Des veuves de soldats manifestent au Liberia pour réclamer un dédommagement

29/05/2014 04:08 EDT | Actualisé 29/07/2014 05:12 EDT

MONROVIA, Liberia - Des dizaines de femmes de soldats tués durant la longue guerre civile au Liberia ont organisé une manifestation devant le parlement, jeudi, pour réclamer le versement des prestations de leur défunt mari.

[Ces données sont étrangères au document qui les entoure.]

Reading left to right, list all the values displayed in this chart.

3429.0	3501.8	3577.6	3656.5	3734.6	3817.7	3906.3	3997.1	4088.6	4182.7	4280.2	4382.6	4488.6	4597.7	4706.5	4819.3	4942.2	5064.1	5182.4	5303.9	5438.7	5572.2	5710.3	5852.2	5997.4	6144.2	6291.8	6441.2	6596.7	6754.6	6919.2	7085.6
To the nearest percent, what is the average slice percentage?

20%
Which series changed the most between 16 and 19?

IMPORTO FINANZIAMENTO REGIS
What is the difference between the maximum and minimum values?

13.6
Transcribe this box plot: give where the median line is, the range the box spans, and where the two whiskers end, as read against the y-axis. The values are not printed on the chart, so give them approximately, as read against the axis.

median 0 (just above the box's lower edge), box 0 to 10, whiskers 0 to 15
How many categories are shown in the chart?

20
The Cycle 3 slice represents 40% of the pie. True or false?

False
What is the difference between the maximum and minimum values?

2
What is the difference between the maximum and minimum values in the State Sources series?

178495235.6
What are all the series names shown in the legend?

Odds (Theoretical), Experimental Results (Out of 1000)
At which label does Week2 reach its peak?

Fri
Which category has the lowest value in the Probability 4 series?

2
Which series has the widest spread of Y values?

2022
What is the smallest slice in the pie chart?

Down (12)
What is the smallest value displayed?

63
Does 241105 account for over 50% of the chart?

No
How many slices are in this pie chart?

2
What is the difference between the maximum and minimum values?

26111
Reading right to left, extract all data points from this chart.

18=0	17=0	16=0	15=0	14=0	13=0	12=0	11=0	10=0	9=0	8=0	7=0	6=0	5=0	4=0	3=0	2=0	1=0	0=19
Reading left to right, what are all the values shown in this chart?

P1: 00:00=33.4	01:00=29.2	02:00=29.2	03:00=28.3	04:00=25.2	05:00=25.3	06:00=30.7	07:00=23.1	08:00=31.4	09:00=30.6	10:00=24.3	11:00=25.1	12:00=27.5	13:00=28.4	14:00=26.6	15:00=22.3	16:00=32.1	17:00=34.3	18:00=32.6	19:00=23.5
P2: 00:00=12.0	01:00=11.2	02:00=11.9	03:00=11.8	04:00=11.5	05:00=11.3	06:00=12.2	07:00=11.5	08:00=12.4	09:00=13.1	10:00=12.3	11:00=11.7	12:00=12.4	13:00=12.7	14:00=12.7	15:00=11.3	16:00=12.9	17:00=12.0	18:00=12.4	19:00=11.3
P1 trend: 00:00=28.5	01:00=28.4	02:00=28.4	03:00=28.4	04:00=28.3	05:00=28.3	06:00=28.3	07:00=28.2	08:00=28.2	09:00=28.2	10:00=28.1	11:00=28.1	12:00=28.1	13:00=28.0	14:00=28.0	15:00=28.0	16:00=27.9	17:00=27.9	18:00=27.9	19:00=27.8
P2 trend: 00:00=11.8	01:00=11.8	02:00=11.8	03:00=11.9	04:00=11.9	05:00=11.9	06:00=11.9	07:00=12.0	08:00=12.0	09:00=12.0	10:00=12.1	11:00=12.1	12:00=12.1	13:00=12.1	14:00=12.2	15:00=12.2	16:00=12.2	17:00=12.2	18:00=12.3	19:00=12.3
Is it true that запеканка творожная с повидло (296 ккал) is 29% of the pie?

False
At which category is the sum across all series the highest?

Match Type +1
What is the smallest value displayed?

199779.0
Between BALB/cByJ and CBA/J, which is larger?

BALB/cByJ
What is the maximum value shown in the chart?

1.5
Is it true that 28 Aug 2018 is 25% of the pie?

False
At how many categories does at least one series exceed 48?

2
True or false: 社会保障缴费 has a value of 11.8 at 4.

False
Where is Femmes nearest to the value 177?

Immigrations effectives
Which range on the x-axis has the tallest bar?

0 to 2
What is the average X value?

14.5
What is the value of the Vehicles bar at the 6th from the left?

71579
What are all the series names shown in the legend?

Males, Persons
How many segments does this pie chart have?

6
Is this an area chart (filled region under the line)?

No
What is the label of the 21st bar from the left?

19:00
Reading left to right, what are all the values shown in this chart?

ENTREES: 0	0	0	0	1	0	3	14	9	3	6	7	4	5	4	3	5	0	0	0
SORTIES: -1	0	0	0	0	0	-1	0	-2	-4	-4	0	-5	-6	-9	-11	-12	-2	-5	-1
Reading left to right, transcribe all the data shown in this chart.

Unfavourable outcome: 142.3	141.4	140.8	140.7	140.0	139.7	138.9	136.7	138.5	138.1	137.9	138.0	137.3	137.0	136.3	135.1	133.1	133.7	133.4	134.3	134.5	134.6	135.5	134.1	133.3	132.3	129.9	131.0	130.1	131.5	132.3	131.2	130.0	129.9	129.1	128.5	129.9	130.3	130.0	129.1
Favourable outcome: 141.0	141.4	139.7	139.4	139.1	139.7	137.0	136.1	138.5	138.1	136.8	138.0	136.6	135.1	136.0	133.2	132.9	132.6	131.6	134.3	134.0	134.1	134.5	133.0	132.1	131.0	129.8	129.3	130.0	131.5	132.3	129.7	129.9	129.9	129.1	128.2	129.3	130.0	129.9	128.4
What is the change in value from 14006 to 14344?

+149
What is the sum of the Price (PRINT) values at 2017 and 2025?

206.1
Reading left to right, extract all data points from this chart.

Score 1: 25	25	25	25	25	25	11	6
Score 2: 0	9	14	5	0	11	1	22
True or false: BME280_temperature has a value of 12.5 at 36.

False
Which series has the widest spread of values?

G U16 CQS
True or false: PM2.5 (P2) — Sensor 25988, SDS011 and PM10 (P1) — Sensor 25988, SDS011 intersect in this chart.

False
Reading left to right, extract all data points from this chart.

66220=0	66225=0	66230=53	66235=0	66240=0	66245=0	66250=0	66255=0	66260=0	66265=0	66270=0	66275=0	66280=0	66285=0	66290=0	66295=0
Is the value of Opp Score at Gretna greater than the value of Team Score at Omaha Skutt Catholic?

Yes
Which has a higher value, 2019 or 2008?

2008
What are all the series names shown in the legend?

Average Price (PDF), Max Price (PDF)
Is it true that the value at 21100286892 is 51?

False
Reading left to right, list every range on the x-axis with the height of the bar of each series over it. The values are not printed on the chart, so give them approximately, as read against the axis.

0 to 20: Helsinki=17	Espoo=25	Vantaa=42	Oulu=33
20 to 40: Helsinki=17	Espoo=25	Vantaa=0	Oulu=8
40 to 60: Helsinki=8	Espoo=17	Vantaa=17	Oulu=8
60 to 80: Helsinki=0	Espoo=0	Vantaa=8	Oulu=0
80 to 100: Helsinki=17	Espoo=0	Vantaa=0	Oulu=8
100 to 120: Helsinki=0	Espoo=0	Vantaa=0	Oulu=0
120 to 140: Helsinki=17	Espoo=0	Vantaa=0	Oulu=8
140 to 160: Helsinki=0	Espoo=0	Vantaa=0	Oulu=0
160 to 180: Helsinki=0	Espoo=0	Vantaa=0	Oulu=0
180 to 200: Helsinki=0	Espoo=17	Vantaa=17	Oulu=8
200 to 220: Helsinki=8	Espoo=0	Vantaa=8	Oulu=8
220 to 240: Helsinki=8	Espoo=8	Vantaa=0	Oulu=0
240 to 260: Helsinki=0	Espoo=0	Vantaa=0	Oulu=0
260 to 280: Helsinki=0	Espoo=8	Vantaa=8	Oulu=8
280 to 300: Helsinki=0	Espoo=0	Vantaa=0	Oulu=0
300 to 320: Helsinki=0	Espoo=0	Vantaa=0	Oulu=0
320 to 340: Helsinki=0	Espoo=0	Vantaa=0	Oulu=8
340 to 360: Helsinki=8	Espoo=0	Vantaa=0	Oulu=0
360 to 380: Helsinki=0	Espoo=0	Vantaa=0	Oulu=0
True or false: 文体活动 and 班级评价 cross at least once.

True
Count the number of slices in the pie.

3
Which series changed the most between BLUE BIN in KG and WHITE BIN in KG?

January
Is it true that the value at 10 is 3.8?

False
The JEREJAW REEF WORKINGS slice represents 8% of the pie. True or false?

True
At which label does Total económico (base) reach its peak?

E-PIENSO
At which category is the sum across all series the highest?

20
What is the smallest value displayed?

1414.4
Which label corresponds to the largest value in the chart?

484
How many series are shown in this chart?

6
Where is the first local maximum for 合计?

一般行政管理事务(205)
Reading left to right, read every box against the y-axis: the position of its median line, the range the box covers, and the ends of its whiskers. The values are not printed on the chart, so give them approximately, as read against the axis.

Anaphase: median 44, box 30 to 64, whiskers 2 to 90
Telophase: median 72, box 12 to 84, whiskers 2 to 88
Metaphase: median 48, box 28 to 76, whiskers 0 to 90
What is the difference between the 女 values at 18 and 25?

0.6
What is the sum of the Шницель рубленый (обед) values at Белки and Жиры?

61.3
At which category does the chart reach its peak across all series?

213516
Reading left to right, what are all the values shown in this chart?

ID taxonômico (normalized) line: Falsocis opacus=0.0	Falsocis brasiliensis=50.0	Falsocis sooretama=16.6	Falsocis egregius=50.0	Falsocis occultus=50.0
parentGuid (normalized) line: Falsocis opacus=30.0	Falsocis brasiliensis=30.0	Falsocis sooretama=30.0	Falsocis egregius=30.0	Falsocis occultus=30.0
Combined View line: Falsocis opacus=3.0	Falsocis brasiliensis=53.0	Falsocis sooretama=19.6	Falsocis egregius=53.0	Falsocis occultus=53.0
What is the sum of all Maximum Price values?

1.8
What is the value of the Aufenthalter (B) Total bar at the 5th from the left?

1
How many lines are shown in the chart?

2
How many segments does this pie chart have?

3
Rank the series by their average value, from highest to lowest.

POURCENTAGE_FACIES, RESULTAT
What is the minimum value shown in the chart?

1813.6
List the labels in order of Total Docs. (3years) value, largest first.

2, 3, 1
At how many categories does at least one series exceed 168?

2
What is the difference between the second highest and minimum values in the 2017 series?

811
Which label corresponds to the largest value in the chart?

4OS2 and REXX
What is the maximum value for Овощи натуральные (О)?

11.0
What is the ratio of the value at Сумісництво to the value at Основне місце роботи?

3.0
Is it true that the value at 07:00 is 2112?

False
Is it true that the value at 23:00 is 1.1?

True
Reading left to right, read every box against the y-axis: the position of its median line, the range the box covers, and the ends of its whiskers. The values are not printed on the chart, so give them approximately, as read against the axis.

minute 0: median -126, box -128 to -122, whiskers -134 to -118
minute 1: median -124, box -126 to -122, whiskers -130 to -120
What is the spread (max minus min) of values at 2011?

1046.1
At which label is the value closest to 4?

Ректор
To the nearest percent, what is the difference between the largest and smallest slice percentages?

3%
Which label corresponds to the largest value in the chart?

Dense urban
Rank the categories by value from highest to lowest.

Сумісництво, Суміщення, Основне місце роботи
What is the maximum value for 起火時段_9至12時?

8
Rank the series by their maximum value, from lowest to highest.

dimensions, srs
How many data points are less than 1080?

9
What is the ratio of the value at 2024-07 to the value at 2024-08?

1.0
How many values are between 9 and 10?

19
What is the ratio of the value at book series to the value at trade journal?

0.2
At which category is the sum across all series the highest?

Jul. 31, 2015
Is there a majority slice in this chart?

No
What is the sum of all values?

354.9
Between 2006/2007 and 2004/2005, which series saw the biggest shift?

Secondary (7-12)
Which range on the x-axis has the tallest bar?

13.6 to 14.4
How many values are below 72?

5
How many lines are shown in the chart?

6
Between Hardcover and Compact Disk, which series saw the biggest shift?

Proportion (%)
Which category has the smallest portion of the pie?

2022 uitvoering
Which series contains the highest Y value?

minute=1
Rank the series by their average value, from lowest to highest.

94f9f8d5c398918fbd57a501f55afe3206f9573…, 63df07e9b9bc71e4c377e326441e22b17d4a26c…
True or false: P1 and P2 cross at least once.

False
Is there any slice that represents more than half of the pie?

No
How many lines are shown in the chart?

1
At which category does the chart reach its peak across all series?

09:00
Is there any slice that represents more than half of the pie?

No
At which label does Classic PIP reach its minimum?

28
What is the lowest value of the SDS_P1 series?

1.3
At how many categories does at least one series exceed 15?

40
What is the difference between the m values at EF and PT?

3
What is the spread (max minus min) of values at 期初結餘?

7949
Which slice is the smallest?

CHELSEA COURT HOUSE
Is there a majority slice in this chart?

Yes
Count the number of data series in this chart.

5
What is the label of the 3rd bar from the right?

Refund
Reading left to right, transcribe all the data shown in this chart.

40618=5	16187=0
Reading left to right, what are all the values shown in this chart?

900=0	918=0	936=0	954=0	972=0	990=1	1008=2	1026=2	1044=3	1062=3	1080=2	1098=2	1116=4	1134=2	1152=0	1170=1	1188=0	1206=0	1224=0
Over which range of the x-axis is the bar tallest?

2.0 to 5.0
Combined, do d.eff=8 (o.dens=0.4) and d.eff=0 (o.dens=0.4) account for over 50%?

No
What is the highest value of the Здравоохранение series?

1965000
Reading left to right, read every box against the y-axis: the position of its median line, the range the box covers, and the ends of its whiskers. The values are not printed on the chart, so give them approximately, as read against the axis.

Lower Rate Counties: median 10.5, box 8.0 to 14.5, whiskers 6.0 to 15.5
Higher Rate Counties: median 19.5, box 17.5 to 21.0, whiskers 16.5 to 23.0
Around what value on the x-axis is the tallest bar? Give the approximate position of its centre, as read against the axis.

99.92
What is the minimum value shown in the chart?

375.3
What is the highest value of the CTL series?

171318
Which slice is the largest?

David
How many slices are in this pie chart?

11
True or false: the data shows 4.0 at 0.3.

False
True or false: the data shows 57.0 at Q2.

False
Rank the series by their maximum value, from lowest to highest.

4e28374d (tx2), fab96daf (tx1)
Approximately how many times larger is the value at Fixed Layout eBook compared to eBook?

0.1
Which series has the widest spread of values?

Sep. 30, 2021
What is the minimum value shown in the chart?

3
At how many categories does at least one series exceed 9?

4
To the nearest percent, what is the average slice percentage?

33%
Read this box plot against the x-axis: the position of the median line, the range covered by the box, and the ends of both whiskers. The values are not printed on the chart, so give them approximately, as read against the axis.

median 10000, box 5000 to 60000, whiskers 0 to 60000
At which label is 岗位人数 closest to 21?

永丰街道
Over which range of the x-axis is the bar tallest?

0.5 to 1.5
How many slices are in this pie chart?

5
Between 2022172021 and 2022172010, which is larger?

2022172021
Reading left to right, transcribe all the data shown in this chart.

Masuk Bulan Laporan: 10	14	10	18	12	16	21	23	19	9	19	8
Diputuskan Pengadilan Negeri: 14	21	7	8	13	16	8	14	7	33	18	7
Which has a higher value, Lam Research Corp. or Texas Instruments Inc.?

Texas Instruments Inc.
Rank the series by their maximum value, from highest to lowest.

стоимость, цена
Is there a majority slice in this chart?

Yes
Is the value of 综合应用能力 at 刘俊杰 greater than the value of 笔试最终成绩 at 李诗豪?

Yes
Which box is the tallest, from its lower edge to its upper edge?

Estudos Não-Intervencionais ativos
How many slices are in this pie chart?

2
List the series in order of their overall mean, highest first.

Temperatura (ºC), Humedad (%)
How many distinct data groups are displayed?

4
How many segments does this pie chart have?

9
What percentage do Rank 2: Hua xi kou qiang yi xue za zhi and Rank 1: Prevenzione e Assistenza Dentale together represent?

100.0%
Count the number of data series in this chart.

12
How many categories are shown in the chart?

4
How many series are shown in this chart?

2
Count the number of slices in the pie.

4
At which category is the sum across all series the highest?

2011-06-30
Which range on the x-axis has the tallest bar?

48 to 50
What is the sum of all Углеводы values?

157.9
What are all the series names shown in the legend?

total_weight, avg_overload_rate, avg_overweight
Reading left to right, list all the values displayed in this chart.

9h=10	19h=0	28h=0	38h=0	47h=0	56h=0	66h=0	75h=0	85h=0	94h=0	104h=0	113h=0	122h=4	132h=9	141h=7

Les manifestantes, qui se sont assises devant l'édifice où siègent la Chambre des représentants et le Sénat, représentent de 4000 à 5000 femmes qui souhaitent attirer l'attention du gouvernement sur leurs revendications.

Tewah Kesselly, une femme de 41 ans mère de huit enfants, a raconté en pleurant que son mari avait fait le serment de défendre son pays mais qu'il était mort durant la guerre, la laissant sans ressources. Elle réclame le versement des prestations de son époux pour pouvoir envoyer ses enfants à l'école.

Esther Gonpue, 52 ans, a affirmé que son mari, un policier militaire, avait été tué au début de 2003. Elle aurait espéré que le fait que le pays soit dirigé par une femme lauréate du prix Nobel de la paix, Ellen Johnson Sirleaf, puisse aider leur cause, mais elle se dit déçue que rien n'ait été fait jusqu'à maintenant.

Les femmes font pression sur le gouvernement libérien depuis 2004, un an après la fin de la guerre civile.

Le rassemblement de jeudi avait attiré l'attention des médias libériens parce que les femmes avaient annoncé qu'elles manifesteraient nues, mais elles ont changé d'avis après les réactions négatives de la population.

Plusieurs soldats tués durant la guerre au Liberia avaient été recrutés à la hâte par l'ancien président Samuel Doe pour renforcer les capacités de l'armée face à l'avancée rapide du Front patriotique national du Liberia de Charles Taylor, qui est ensuite devenu président en 1997.

Charles Taylor a quitté le pouvoir en 2003, avant d'être arrêté par le Tribunal spécial pour la Sierra Leone et transféré à La Haye en 2006. Il purge présentement une peine de 50 ans de prison au Royaume-Uni pour avoir commandité les atrocités commises par les rebelles en Sierra Leone en échange de «diamants du sang».